Scotland's place in Europe: people, jobs and investment
This paper presents the latest analysis by the Scottish Government of the implications for Scotland’s economy if the UK exits the European Union.
Foreword
Foreword from First Minister
In the next few weeks talks will start on the future relationship between the EU and UK.
The outcome of those talks will have a major impact on economic and job prospects for current and future generations.
People in Scotland voted decisively to remain in the European Union and we continue to believe that this is the best option for Scotland and the UK as a whole. However, short of EU membership, the Scottish Government believes the UK and Scotland must stay inside the Single Market and Customs Union.
The European Single Market is the largest and most lucrative in the world.
Securing our position in that market is the number one priority for the Scottish Government when phase two of the negotiations begin.
That means the Prime Minister must drop her “red lines” over free movement of people and the role of the Court of Justice of the European Union and prioritise, instead, the interests of the economy and of future generations.
It is time for the UK Government to stop deluding itself, and misleading others, about what will happen if it maintains those red lines.
The EU has made it clear that in those circumstances the only possibilities are a basic free trade deal (often called a “Canada” type deal with perhaps some limited add-ons) or reverting to trade on World Trade Organization ( WTO) terms. The EU has set out these options as illustrated by the graphic below.
This paper therefore:
- explains what these terms - “a Canadian type deal” and WTO - mean and assesses the damaging consequences they will have for the Scottish economy. The UK Government has been reluctant to publish an assessment of the impacts of a hard Brexit on the economy. The analysis presented here shows the impact on income, growth, productivity, trade, immigration and foreign direct investment;
- details the significant economic benefit for Scotland if we instead retain our place in the European Single Market and Customs Union, compared with the options outside these arrangements;
- shows the future economic opportunities available to Scotland and the UK from completion of the Single Market in the digital economy, energy, services and other key economic sectors; and
- demonstrates why maintaining the free movement of people is in itself a considerable benefit to Scotland - not a trade-off for access to the Single Market - and shows the substantial tax contribution our fellow EU citizens make to our NHS and other public services.
Membership Of The European Single Market Provides Scotland’s Businesses With Unrestricted Access To A Market Of Over 510 Million People.
All of Scotland’s future population increase over the next decade and beyond is projected to come from people choosing to come to Scotland to make this country their home.
A very real risk from the UK Government’s hard Brexit approach is that Scotland’s working population will fall.

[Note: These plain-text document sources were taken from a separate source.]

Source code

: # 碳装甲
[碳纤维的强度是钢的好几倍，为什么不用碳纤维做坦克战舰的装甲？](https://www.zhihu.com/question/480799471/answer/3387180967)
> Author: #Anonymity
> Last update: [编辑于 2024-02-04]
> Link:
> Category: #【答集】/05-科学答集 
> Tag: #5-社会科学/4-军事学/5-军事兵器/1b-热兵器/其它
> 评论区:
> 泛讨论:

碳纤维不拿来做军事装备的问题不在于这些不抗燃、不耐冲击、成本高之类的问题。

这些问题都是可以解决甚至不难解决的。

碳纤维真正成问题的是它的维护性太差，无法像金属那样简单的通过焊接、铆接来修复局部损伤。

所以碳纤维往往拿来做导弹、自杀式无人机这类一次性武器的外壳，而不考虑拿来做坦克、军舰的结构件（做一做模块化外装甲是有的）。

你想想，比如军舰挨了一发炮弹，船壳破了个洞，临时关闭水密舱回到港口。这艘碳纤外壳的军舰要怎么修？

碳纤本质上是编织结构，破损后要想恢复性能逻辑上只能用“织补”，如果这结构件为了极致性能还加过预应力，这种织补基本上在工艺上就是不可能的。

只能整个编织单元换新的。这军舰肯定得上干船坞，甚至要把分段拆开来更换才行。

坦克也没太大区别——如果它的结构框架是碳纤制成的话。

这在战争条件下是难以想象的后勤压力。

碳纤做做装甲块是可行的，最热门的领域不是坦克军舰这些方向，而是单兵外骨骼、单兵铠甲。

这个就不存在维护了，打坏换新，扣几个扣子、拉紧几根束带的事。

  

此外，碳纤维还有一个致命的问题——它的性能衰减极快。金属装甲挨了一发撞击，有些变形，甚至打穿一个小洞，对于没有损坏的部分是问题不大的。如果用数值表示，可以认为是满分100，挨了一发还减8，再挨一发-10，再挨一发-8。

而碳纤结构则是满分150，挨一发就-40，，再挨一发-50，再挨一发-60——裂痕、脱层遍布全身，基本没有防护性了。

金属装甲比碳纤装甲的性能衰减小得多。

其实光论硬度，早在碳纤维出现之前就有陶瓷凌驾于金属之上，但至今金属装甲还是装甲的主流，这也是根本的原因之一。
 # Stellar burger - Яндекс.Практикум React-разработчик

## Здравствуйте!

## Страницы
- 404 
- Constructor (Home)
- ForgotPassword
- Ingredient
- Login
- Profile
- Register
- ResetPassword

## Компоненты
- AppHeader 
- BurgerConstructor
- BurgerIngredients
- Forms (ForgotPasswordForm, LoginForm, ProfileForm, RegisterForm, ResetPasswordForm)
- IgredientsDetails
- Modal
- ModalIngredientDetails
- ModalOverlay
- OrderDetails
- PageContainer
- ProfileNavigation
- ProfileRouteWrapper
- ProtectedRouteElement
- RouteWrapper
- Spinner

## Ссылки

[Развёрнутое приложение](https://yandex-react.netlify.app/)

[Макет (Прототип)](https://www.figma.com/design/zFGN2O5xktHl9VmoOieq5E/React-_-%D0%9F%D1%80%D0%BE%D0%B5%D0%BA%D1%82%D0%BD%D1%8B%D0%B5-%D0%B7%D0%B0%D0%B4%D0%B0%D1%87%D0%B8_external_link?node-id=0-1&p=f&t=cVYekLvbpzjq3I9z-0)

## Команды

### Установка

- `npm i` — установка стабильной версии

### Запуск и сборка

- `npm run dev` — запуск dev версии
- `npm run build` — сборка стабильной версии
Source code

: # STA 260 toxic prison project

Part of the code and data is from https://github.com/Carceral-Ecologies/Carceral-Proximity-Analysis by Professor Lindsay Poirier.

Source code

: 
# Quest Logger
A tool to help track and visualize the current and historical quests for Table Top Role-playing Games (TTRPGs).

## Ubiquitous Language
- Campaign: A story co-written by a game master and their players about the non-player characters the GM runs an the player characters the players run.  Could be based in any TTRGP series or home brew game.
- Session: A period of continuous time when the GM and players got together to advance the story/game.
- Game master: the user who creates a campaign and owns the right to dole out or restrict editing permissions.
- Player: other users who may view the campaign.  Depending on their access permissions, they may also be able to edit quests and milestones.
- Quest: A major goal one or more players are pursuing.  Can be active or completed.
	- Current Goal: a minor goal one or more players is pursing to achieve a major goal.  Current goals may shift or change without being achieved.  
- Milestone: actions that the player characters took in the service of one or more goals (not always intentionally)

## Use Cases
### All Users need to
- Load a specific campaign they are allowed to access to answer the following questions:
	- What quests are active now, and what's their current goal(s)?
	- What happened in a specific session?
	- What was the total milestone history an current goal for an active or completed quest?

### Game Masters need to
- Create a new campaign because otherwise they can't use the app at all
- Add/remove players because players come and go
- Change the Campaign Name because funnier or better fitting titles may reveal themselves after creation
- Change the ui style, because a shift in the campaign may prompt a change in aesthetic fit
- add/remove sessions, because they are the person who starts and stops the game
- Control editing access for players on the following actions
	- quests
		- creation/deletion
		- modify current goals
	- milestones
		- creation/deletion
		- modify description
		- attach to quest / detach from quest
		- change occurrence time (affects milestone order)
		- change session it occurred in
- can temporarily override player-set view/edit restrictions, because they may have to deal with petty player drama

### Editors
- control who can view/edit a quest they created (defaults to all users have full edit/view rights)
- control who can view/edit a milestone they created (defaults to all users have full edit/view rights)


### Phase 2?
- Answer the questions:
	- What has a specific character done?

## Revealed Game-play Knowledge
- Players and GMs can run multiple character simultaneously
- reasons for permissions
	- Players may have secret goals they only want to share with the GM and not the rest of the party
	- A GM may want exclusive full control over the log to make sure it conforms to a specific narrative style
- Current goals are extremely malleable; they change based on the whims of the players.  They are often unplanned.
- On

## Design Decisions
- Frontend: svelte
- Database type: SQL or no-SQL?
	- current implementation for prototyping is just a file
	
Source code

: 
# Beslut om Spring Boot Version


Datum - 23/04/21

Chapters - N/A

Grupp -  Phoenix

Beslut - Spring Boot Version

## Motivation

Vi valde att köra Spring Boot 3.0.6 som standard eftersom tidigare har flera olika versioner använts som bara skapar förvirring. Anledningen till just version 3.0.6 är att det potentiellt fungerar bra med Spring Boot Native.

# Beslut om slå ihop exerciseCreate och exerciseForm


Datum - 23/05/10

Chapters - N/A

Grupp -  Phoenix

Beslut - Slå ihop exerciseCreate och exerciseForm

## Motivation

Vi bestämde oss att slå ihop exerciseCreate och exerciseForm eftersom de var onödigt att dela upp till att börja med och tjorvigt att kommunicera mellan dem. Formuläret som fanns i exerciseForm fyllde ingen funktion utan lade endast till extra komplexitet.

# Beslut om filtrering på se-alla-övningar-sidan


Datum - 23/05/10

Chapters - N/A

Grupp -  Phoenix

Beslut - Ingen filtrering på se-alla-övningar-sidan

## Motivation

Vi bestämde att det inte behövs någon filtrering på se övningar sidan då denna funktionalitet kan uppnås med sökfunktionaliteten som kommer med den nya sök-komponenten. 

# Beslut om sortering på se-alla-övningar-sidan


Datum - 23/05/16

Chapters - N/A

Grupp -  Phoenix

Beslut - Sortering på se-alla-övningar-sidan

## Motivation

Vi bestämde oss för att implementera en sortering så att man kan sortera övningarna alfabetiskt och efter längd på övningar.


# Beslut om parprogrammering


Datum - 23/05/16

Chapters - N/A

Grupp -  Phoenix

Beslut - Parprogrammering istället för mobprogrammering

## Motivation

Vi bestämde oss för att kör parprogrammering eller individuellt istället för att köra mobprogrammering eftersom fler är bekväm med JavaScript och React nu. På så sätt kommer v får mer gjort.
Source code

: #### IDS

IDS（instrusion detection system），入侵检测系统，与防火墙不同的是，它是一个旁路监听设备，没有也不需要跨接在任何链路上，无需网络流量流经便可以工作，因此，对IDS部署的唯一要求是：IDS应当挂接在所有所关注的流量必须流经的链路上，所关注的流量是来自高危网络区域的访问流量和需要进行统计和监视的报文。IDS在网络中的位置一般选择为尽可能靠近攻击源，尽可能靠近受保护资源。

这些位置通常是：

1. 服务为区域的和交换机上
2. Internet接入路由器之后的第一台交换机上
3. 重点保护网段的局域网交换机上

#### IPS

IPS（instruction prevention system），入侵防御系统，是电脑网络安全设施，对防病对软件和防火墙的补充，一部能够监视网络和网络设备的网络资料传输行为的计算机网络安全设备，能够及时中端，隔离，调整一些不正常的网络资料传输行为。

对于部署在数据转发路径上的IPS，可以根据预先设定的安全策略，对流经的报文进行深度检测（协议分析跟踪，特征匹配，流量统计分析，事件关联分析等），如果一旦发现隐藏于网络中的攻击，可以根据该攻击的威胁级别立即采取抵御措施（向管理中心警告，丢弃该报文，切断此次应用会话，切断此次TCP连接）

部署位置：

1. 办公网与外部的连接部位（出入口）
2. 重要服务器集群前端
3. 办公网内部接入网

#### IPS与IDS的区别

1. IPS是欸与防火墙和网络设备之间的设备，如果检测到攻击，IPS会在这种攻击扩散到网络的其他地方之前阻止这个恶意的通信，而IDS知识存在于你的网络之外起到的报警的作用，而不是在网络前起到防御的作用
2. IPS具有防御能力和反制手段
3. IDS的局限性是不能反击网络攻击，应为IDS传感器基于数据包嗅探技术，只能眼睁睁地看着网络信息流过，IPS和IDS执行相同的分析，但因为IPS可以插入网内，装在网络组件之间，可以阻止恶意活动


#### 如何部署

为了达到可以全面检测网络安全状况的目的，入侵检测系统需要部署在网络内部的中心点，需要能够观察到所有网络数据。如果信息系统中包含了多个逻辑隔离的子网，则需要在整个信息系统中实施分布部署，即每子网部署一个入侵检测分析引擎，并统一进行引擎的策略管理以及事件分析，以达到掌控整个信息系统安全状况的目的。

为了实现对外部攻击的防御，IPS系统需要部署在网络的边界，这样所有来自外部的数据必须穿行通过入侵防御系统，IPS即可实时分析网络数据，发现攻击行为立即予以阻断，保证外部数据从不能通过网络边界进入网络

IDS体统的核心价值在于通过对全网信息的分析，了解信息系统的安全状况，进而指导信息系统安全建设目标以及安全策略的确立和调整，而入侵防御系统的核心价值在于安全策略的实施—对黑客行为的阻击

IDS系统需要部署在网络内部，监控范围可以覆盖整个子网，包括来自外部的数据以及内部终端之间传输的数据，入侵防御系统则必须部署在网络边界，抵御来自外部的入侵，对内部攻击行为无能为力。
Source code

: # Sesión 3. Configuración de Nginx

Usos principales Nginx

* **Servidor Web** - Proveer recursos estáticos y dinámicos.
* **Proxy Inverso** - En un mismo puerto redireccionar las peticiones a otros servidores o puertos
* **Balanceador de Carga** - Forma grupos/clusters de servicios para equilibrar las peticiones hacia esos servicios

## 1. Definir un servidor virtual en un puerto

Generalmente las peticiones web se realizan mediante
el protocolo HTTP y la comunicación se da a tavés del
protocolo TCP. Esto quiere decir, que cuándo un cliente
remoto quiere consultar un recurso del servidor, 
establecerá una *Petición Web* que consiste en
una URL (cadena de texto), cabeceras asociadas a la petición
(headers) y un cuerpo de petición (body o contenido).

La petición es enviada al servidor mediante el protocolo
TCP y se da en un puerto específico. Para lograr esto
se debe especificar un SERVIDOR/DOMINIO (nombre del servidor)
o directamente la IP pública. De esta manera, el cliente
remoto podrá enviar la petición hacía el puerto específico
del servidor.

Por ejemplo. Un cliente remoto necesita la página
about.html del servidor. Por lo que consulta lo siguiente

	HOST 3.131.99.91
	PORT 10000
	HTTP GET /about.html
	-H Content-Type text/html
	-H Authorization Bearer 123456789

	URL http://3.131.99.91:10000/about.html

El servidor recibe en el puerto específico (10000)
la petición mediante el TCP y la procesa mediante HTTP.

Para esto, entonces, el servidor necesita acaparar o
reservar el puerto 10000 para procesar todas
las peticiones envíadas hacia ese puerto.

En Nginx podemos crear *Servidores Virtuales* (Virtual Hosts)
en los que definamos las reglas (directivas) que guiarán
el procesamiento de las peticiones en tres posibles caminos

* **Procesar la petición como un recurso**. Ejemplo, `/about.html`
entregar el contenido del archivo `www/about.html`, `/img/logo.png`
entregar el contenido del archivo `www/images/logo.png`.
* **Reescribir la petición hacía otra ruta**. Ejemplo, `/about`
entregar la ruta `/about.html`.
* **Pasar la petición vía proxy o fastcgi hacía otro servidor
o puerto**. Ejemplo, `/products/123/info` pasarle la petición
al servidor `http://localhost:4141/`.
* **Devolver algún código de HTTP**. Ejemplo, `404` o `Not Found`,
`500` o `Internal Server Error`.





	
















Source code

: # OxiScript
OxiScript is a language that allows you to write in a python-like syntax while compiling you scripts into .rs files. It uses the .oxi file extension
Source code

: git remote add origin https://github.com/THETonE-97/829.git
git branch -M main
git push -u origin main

That means the number of people working and paying taxes to support the NHS and other public services that we all rely on will also fall.
That, in turn, will mean an increased burden on young people and fewer opportunities for this and future generations.
The damage will not only be economic, serious as this is, but will also compromise current safeguards in a range of vital policy areas currently driven at the EU level such as rights and protections in areas like the environment, workers’ rights and justice and home affairs co-operation where we derive considerable benefit.
From the perspective of the Scottish Government, the commitment the Prime Minister made in her Lancaster House speech to ensure that “…Ministers from each of the UK’s devolved administrations can contribute to the process of planning for our departure from the European Union” needs to be honoured, in a way that it has not been to date.
That means accepting the Scottish Government’s call to re-visit the “red lines” and re-open the case for staying in the Single Market and Customs Union.
I look forward to discussing these proposals with all those seeking to avoid an extreme Brexit in favour of a better future for Scotland, the UK and the EU.